Return the data exactly, apart from leaving out the pictures.

RECORD EXCERPTS →
• • • •
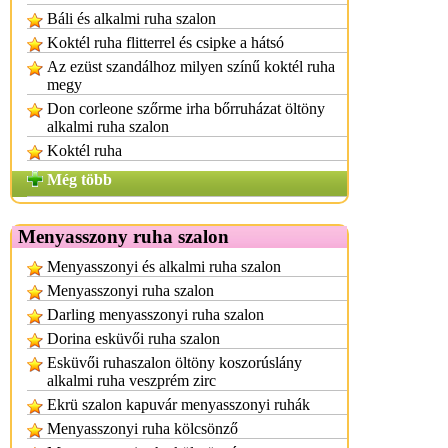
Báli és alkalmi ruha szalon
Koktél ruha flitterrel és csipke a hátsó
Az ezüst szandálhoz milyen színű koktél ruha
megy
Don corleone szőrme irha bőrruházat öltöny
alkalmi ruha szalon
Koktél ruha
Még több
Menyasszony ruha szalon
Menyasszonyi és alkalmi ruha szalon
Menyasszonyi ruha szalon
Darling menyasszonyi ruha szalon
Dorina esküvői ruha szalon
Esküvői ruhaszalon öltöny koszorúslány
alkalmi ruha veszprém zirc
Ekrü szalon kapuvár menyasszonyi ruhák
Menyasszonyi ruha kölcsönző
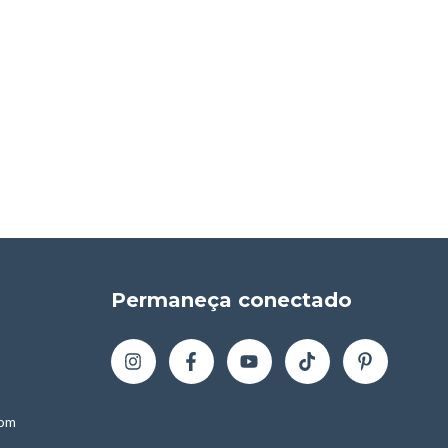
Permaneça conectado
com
• • • •
EXPECTED OUTPUT →
Báli és alkalmi ruha szalon
Koktél ruha flitterrel és csipke a hátsó
Az ezüst szandálhoz milyen színű koktél ruha
megy
Don corleone szőrme irha bőrruházat öltöny
alkalmi ruha szalon
Koktél ruha
Még több
Menyasszony ruha szalon
Menyasszonyi és alkalmi ruha szalon
Menyasszonyi ruha szalon
Darling menyasszonyi ruha szalon
Dorina esküvői ruha szalon
Esküvői ruhaszalon öltöny koszorúslány
alkalmi ruha veszprém zirc
Ekrü szalon kapuvár menyasszonyi ruhák
Menyasszonyi ruha kölcsönző
Permaneça conectado
com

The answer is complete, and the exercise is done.